じつは、3年前の5月はじめ、このシャクガ幼虫を見たどころか、撮影もしていたのだ。

        幼虫の写真は2011年5月3日に撮影したもの↓

フチグロトゲエダシャク幼虫IMG_0954.JPG我が家から200メートルも離れていない場所で、しかも、この幼虫は11頭も見つかっている。

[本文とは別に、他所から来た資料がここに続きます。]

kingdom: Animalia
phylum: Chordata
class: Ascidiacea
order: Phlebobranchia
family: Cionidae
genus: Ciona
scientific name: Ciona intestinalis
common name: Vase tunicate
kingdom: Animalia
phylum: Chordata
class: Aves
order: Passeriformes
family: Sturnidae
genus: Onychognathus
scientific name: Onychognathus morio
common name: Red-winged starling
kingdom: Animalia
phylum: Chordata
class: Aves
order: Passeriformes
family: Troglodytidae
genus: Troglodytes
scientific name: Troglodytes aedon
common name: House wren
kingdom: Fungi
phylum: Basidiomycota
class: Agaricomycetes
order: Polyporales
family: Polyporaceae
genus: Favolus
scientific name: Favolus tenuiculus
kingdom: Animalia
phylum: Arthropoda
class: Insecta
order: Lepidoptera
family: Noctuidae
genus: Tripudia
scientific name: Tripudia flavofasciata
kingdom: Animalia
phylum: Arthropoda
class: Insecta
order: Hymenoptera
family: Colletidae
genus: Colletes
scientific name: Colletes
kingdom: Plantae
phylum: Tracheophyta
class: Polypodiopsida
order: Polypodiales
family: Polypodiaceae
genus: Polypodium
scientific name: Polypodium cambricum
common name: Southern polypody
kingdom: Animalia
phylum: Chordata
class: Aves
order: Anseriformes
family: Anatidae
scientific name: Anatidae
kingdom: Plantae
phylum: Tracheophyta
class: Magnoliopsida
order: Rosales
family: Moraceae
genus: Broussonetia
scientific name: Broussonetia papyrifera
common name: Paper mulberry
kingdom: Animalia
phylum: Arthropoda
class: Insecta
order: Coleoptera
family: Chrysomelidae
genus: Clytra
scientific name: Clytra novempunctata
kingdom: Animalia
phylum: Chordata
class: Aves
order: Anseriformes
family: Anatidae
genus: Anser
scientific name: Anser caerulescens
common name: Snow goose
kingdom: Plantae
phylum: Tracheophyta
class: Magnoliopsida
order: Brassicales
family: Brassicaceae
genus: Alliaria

これだけ特徴のあるイモムシなのに、なぜ記憶からスッポリ抜け落ちていたのか?

撮影当時、なぜイモムシの正体をすぐに調べなかったのか?

         まずは写真を見ていただこう↓

コンボウアメバチIMG_0949.JPG イモムシはみな、繭に化けたのである。

 ヒメバチ科のチビアメバチ類の繭が、萎びたイモムシの死骸と並んでいた。

イモムシの体型を保っている個体は2頭しか残っていなかった。萎びてはいても、

同種のイモムシと判った。萎びていく途中の段階なども観察できたからだ。

そこで私は、そのチビアメバチのことが気になって、繭を紡ぐシーンを撮影する

チャンスを窺っていた。   当時、このイモムシの正体を知っていたなら、

寄生されていない個体をなんとしてでも探し回ったであろうと思う。

 しかし、私はイモムシの種名はあとで調べればいいや、と軽く考え、チビアメバチの

繭作りの撮影に没頭してしまった。実際、見つかったイモムシは全部、寄生されており、

クシャクシャになった。

写真上のフチグロトゲエダシャク幼虫からも、このあとチビアメバチ幼虫が

体を突き破って現れ、繭を紡いだ。

その様子は最初から完璧に撮影できて、私は大満足したついでに、

油断もしてしまった。

寄生を受けていたイモムシは全部で11頭。おそらく寄生された影響なのだろう、

どのイモムシも草地の高い場所へと上り詰め、よく目立っていた。

体内から寄生バチの大きな蛆が体表を食い破って外に出るまで、

イモムシは何事もないかのように振舞っており、外見からは異常な事態には気付かない。

高台に上り詰める、という行動以外には。

 先日、ジガバチからこのイモムシについて教わることがなかったなら、

3年前の写真データをチェックする機会はずっと先になっていたと思う。

チビアメバチの脱出、繭作り、という場面の撮影・観察において、

宿主となったイモムシの正体をおざなりにしたことは、とても悔やまれる。

 ともあれ、近所の狭い範囲に幼虫が発生していたという事実がわかり、

なおかつ、今年もまたその近辺で発生していたことも、ほぼ間違いないと思う。

 では、それならなぜ、これまでフチグロトゲエダシャク成虫に出会えていないのか?

 この疑問への答えも知りたいが、今はまだ間に合うかもしれない、幼虫探しを

時間が許す限りやってみたい、と思う。